- Source material:

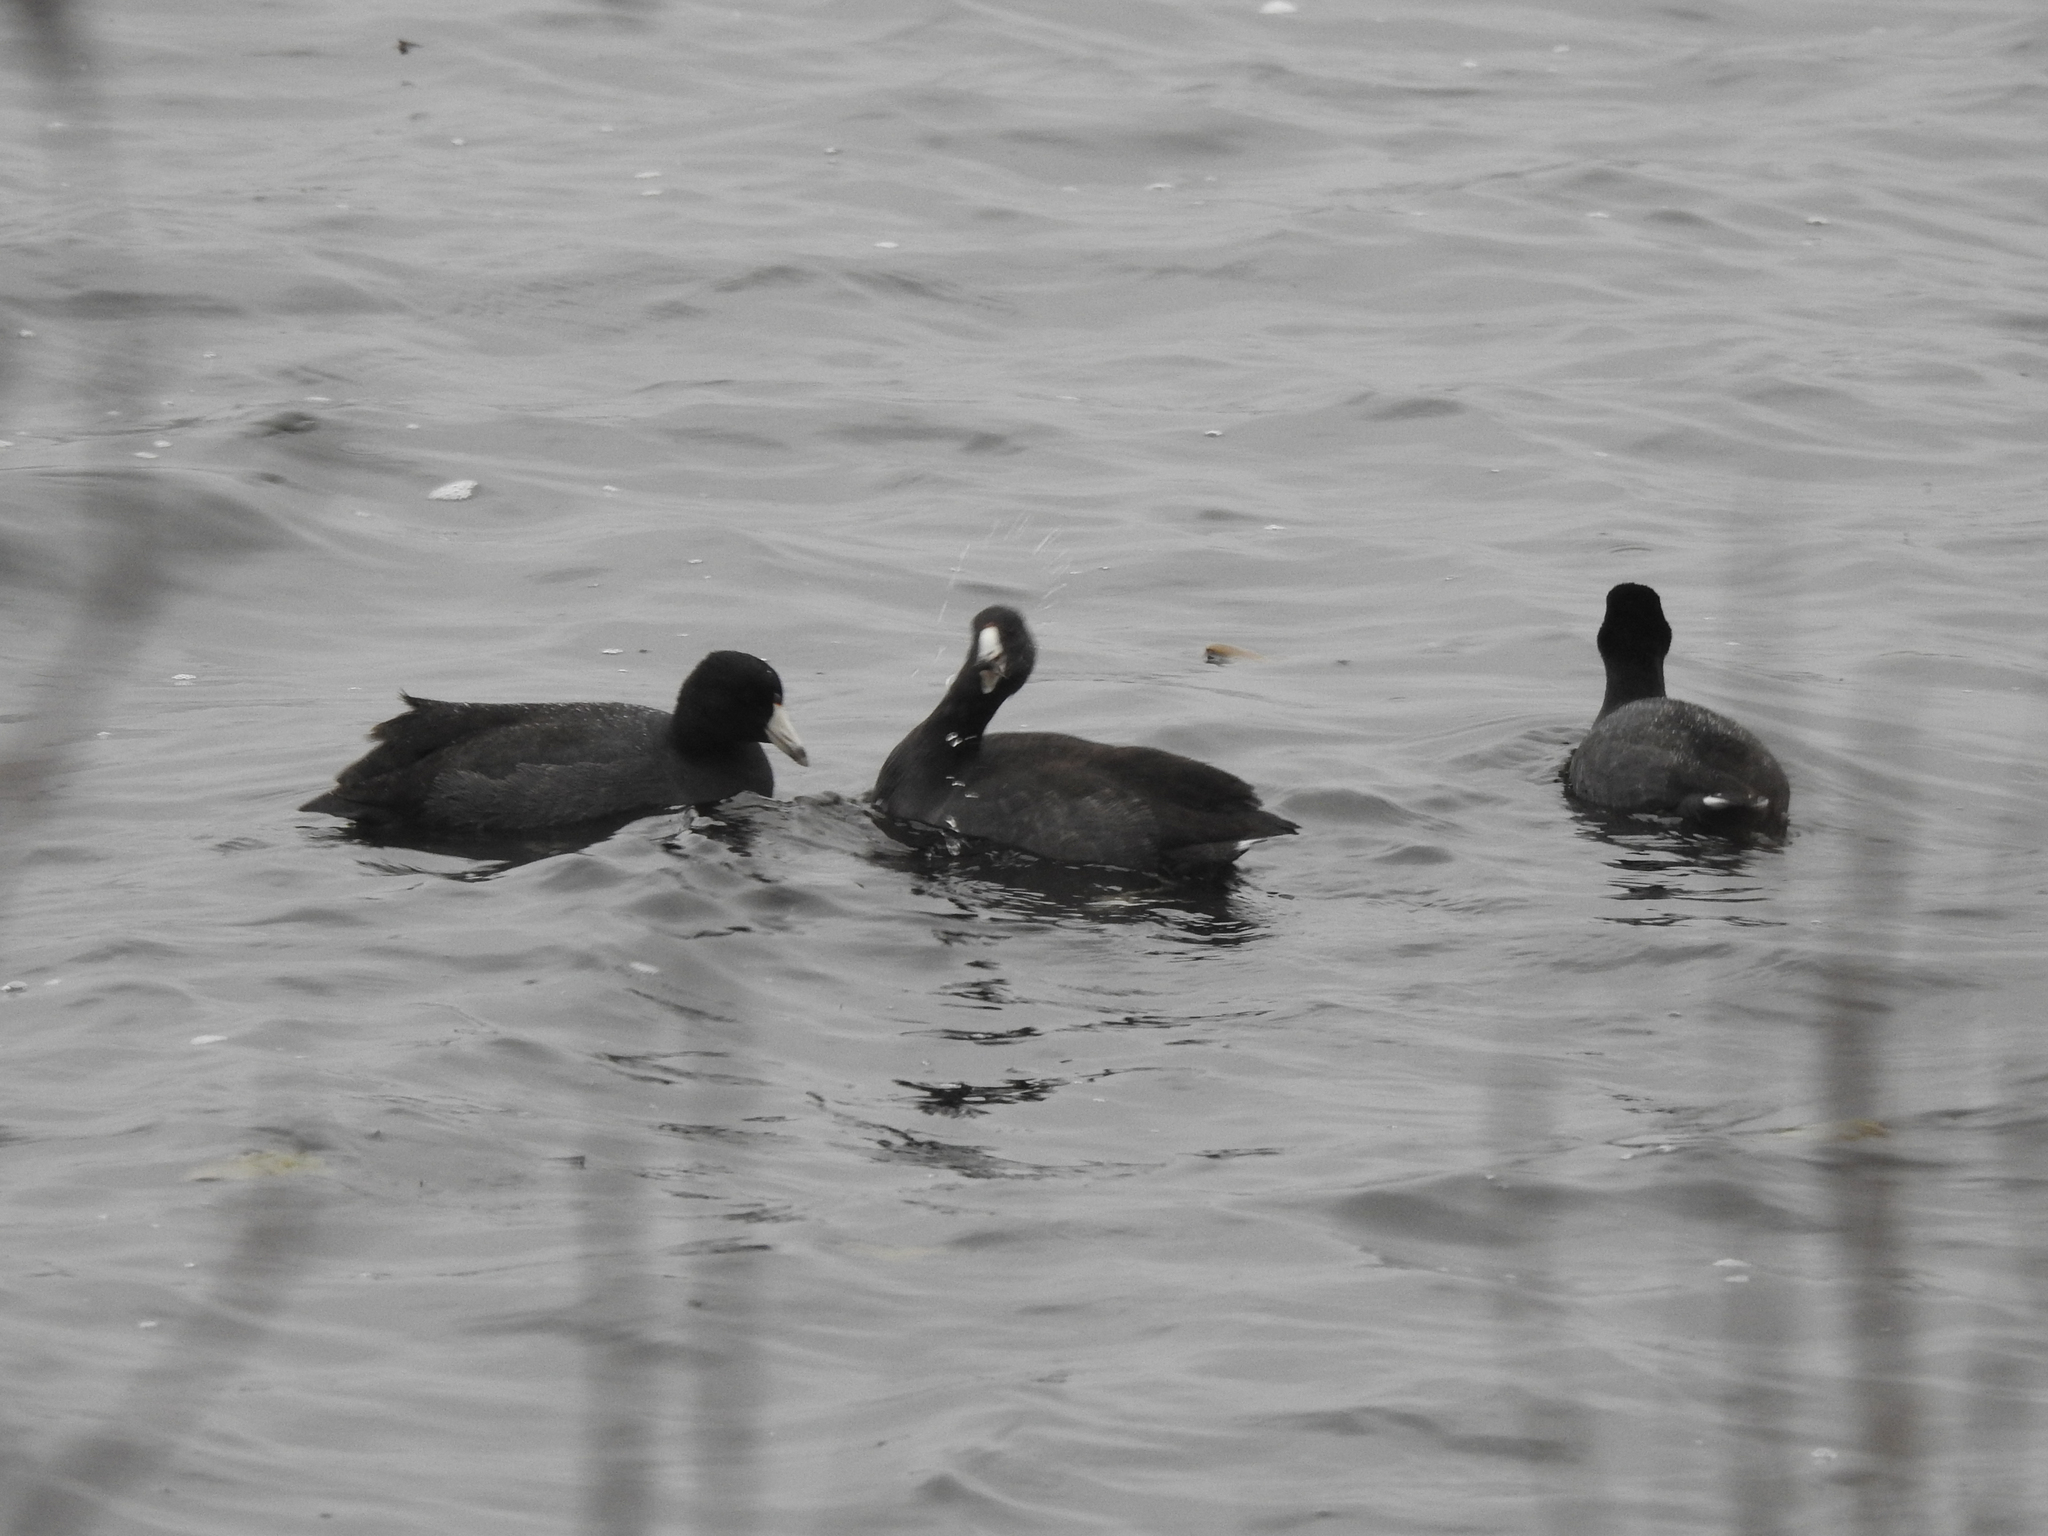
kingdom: Animalia
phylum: Chordata
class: Aves
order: Gruiformes
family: Rallidae
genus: Fulica
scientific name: Fulica americana
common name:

- Set problem: Revise the data above so that every "scientific name" becomes "binomial name" and nothing else changes. Leave the pictures out of your answer.

- Problem solution:
kingdom: Animalia
phylum: Chordata
class: Aves
order: Gruiformes
family: Rallidae
genus: Fulica
binomial name: Fulica americana
common name:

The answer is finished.